*** SOURCE DATA Section Begins ***
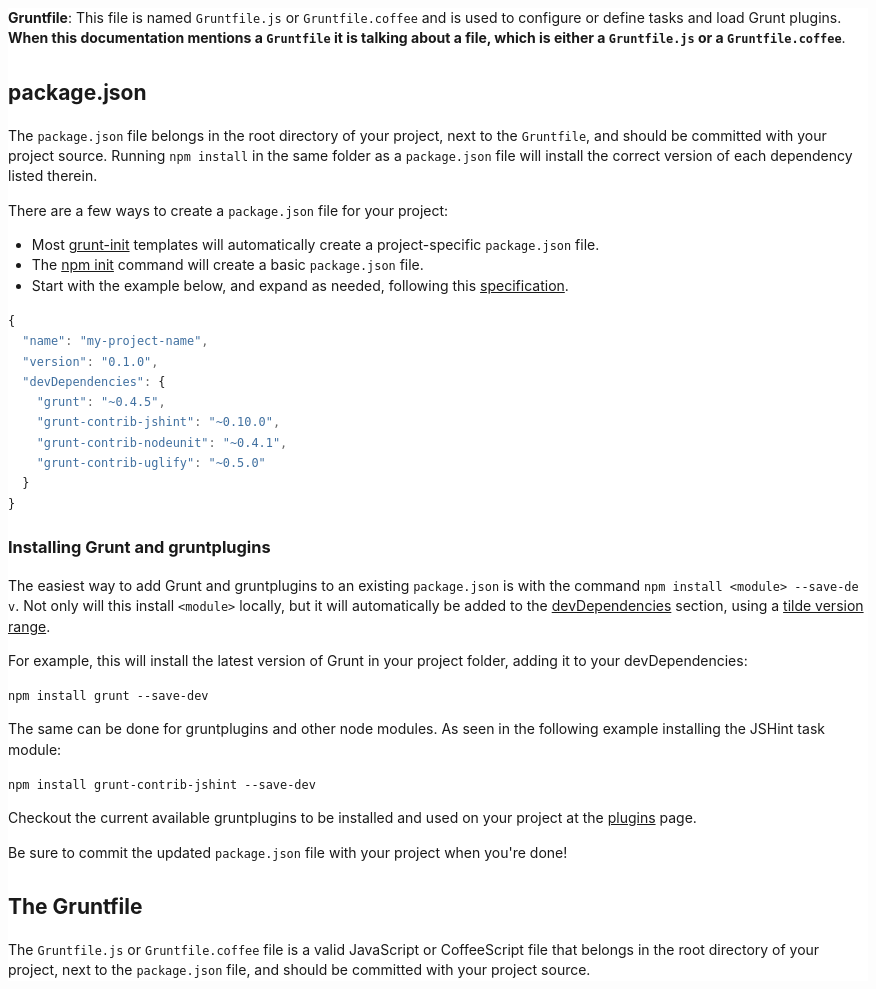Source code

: **Gruntfile**: This file is named `Gruntfile.js` or `Gruntfile.coffee` and is used to configure or define tasks and load Grunt plugins. 
**When this documentation mentions a `Gruntfile` it is talking about a file, which is either a `Gruntfile.js` or a `Gruntfile.coffee`**.

## package.json

The `package.json` file belongs in the root directory of your project, next to the `Gruntfile`, and should be committed with your project source.  Running `npm install` in the same folder as a `package.json` file will install the correct version of each dependency listed therein.

There are a few ways to create a `package.json` file for your project:

* Most [grunt-init] templates will automatically create a project-specific `package.json` file.
* The [npm init] command will create a basic `package.json` file.
* Start with the example below, and expand as needed, following this [specification][json].

```js
{
  "name": "my-project-name",
  "version": "0.1.0",
  "devDependencies": {
    "grunt": "~0.4.5",
    "grunt-contrib-jshint": "~0.10.0",
    "grunt-contrib-nodeunit": "~0.4.1",
    "grunt-contrib-uglify": "~0.5.0"
  }
}
```

### Installing Grunt and gruntplugins
The easiest way to add Grunt and gruntplugins to an existing `package.json` is with the command `npm install <module> --save-dev`.  Not only will this install `<module>` locally, but it will automatically be added to the [devDependencies] section, using a [tilde version range].

For example, this will install the latest version of Grunt in your project folder, adding it to your devDependencies:

```shell
npm install grunt --save-dev
```

The same can be done for gruntplugins and other node modules. As seen in the following example installing the JSHint task module:

```shell
npm install grunt-contrib-jshint --save-dev
```

Checkout the current available gruntplugins to be installed and used on your project at the [plugins](http://gruntjs.com/plugins) page.

Be sure to commit the updated `package.json` file with your project when you're done!

## The Gruntfile
The `Gruntfile.js` or `Gruntfile.coffee` file is a valid JavaScript or CoffeeScript file that belongs in the root directory of your project, next to the `package.json` file, and should be committed with your project source.


[npm]: https://npmjs.org/
[devDependencies]: https://npmjs.org/doc/json.html#devDependencies
[json]: https://npmjs.org/doc/json.html
[npm init]: https://npmjs.org/doc/init.html
[grunt-init]: Project-Scaffolding
[tilde version range]: https://npmjs.org/doc/misc/semver.html#Ranges
[grunt-contrib-uglify]: http://github.com/gruntjs/grunt-contrib-uglify
[concatenation]: https://github.com/gruntjs/grunt-contrib-concat
[linting]: https://github.com/gruntjs/grunt-contrib-jshint
[grunt.loadTasks]: https://github.com/gruntjs/grunt/wiki/grunt.task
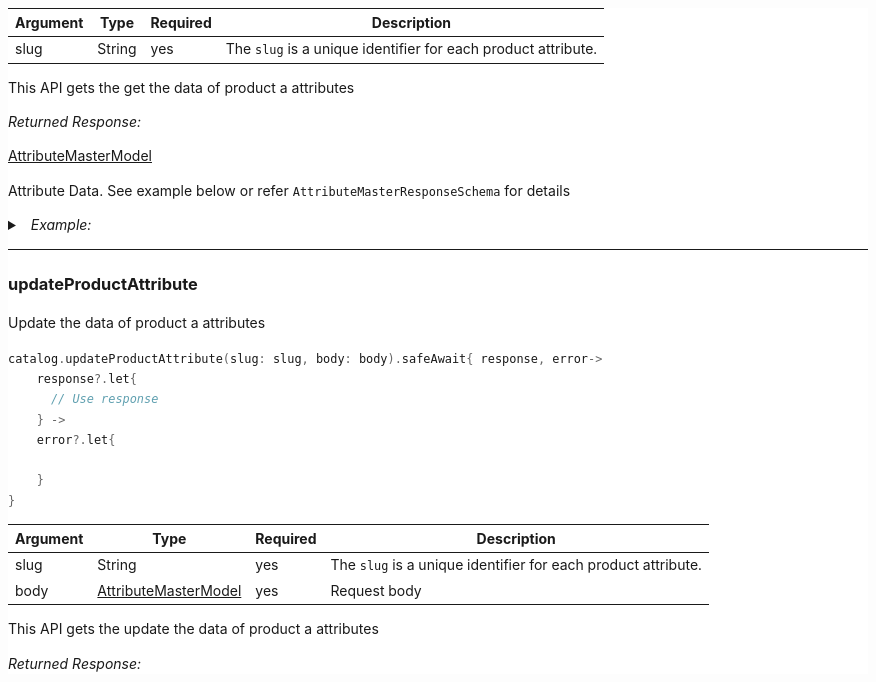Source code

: 



| Argument  |  Type  | Required | Description |
| --------- | -----  | -------- | ----------- | 
| slug | String | yes | The `slug` is a unique identifier for each product attribute. |  



This API gets the get the data of product a attributes

*Returned Response:*




[AttributeMasterModel](#AttributeMasterModel)

Attribute Data. See example below or refer `AttributeMasterResponseSchema` for details




<details><summary><i>&nbsp; Example:</i></summary></details>









---


### updateProductAttribute
Update the data of product a attributes




```kotlin
catalog.updateProductAttribute(slug: slug, body: body).safeAwait{ response, error->
    response?.let{
      // Use response
    } ->
    error?.let{
      
    } 
}
```





| Argument  |  Type  | Required | Description |
| --------- | -----  | -------- | ----------- | 
| slug | String | yes | The `slug` is a unique identifier for each product attribute. |  
| body | [AttributeMasterModel](#AttributeMasterModel) | yes | Request body |


This API gets the update the data of product a attributes

*Returned Response:*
*** SOURCE DATA Section Ends ***
# WORK REQUIRED:
With the entries above as the source, set down exactly the lines from the one holding "This API gets the update" through the last line, both ends included.

# RESPONSE BELOW:
This API gets the update the data of product a attributes

*Returned Response:*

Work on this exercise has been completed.